Instruction
Output every non-blank line of the records below as a Markdown table with two columns, Row for the row number and Line for the line itself. Leave the pictures out.

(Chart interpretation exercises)

= = = = =

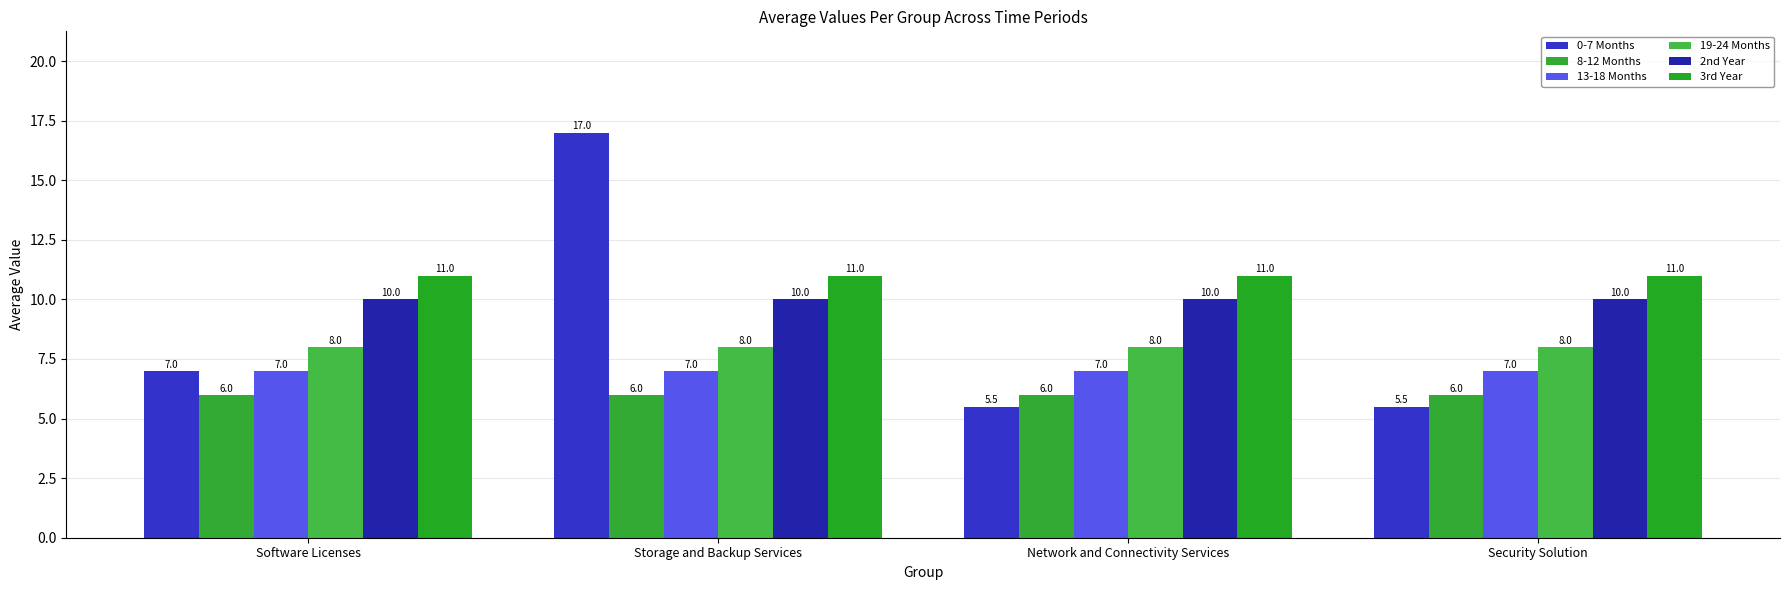

Count the number of data series in this chart.

6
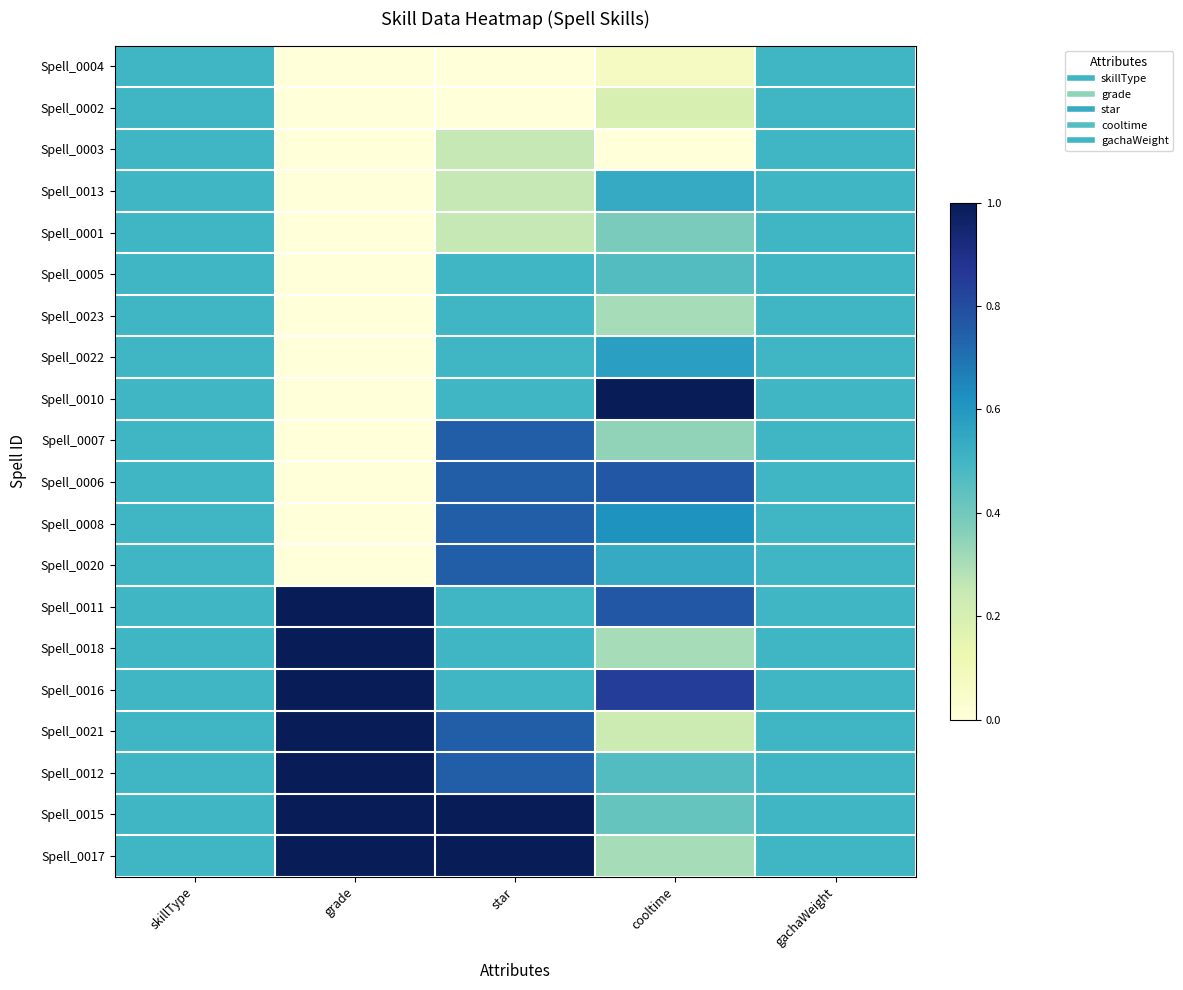

Reading left to right, extract all data points from this chart.

Spell_0004: skillType=0.5	grade=0.0	star=0.0	cooltime=0.1	gachaWeight=0.5
Spell_0002: skillType=0.5	grade=0.0	star=0.0	cooltime=0.2	gachaWeight=0.5
Spell_0003: skillType=0.5	grade=0.0	star=0.2	cooltime=0.0	gachaWeight=0.5
Spell_0013: skillType=0.5	grade=0.0	star=0.2	cooltime=0.5	gachaWeight=0.5
Spell_0001: skillType=0.5	grade=0.0	star=0.2	cooltime=0.4	gachaWeight=0.5
Spell_0005: skillType=0.5	grade=0.0	star=0.5	cooltime=0.5	gachaWeight=0.5
Spell_0023: skillType=0.5	grade=0.0	star=0.5	cooltime=0.3	gachaWeight=0.5
Spell_0022: skillType=0.5	grade=0.0	star=0.5	cooltime=0.6	gachaWeight=0.5
Spell_0010: skillType=0.5	grade=0.0	star=0.5	cooltime=1.0	gachaWeight=0.5
Spell_0007: skillType=0.5	grade=0.0	star=0.8	cooltime=0.3	gachaWeight=0.5
Spell_0006: skillType=0.5	grade=0.0	star=0.8	cooltime=0.8	gachaWeight=0.5
Spell_0008: skillType=0.5	grade=0.0	star=0.8	cooltime=0.6	gachaWeight=0.5
Spell_0020: skillType=0.5	grade=0.0	star=0.8	cooltime=0.5	gachaWeight=0.5
Spell_0011: skillType=0.5	grade=1.0	star=0.5	cooltime=0.8	gachaWeight=0.5
Spell_0018: skillType=0.5	grade=1.0	star=0.5	cooltime=0.3	gachaWeight=0.5
Spell_0016: skillType=0.5	grade=1.0	star=0.5	cooltime=0.8	gachaWeight=0.5
Spell_0021: skillType=0.5	grade=1.0	star=0.8	cooltime=0.2	gachaWeight=0.5
Spell_0012: skillType=0.5	grade=1.0	star=0.8	cooltime=0.5	gachaWeight=0.5
Spell_0015: skillType=0.5	grade=1.0	star=1.0	cooltime=0.4	gachaWeight=0.5
Spell_0017: skillType=0.5	grade=1.0	star=1.0	cooltime=0.3	gachaWeight=0.5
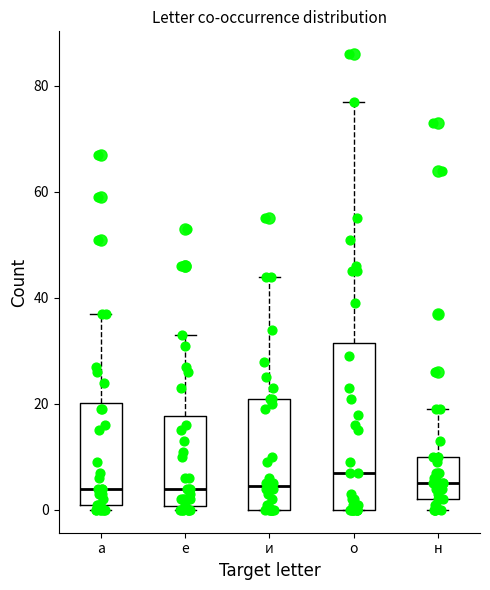

Reading left to right, read every box against the y-axis: the position of its median line, the range the box covers, and the ends of its whiskers. The values are not printed on the chart, so give them approximately, as read against the axis.

а: median 4, box 2 to 20, whiskers 0 to 38
е: median 4, box 0 to 18, whiskers 0 (just below the box's lower edge) to 34
и: median 4, box 0 to 22, whiskers 0 to 44
о: median 8, box 0 to 32, whiskers 0 to 78
н: median 6, box 2 to 10, whiskers 0 to 20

= = = = =

Exercise result
| Row | Line |
|---|---|
| 1 | Count the number of data series in this chart. |
| 2 | 6 |
| 3 | Reading left to right, extract all data points from this chart. |
| 4 | Spell_0004: skillType=0.5	grade=0.0	star=0.0	cooltime=0.1	gachaWeight=0.5 |
| 5 | Spell_0002: skillType=0.5	grade=0.0	star=0.0	cooltime=0.2	gachaWeight=0.5 |
| 6 | Spell_0003: skillType=0.5	grade=0.0	star=0.2	cooltime=0.0	gachaWeight=0.5 |
| 7 | Spell_0013: skillType=0.5	grade=0.0	star=0.2	cooltime=0.5	gachaWeight=0.5 |
| 8 | Spell_0001: skillType=0.5	grade=0.0	star=0.2	cooltime=0.4	gachaWeight=0.5 |
| 9 | Spell_0005: skillType=0.5	grade=0.0	star=0.5	cooltime=0.5	gachaWeight=0.5 |
| 10 | Spell_0023: skillType=0.5	grade=0.0	star=0.5	cooltime=0.3	gachaWeight=0.5 |
| 11 | Spell_0022: skillType=0.5	grade=0.0	star=0.5	cooltime=0.6	gachaWeight=0.5 |
| 12 | Spell_0010: skillType=0.5	grade=0.0	star=0.5	cooltime=1.0	gachaWeight=0.5 |
| 13 | Spell_0007: skillType=0.5	grade=0.0	star=0.8	cooltime=0.3	gachaWeight=0.5 |
| 14 | Spell_0006: skillType=0.5	grade=0.0	star=0.8	cooltime=0.8	gachaWeight=0.5 |
| 15 | Spell_0008: skillType=0.5	grade=0.0	star=0.8	cooltime=0.6	gachaWeight=0.5 |
| 16 | Spell_0020: skillType=0.5	grade=0.0	star=0.8	cooltime=0.5	gachaWeight=0.5 |
| 17 | Spell_0011: skillType=0.5	grade=1.0	star=0.5	cooltime=0.8	gachaWeight=0.5 |
| 18 | Spell_0018: skillType=0.5	grade=1.0	star=0.5	cooltime=0.3	gachaWeight=0.5 |
| 19 | Spell_0016: skillType=0.5	grade=1.0	star=0.5	cooltime=0.8	gachaWeight=0.5 |
| 20 | Spell_0021: skillType=0.5	grade=1.0	star=0.8	cooltime=0.2	gachaWeight=0.5 |
| 21 | Spell_0012: skillType=0.5	grade=1.0	star=0.8	cooltime=0.5	gachaWeight=0.5 |
| 22 | Spell_0015: skillType=0.5	grade=1.0	star=1.0	cooltime=0.4	gachaWeight=0.5 |
| 23 | Spell_0017: skillType=0.5	grade=1.0	star=1.0	cooltime=0.3	gachaWeight=0.5 |
| 24 | Reading left to right, read every box against the y-axis: the position of its median line, the range the box covers, and the ends of its whiskers. The values are not printed on the chart, so give them approximately, as read against the axis. |
| 25 | а: median 4, box 2 to 20, whiskers 0 to 38 |
| 26 | е: median 4, box 0 to 18, whiskers 0 (just below the box's lower edge) to 34 |
| 27 | и: median 4, box 0 to 22, whiskers 0 to 44 |
| 28 | о: median 8, box 0 to 32, whiskers 0 to 78 |
| 29 | н: median 6, box 2 to 10, whiskers 0 to 20 |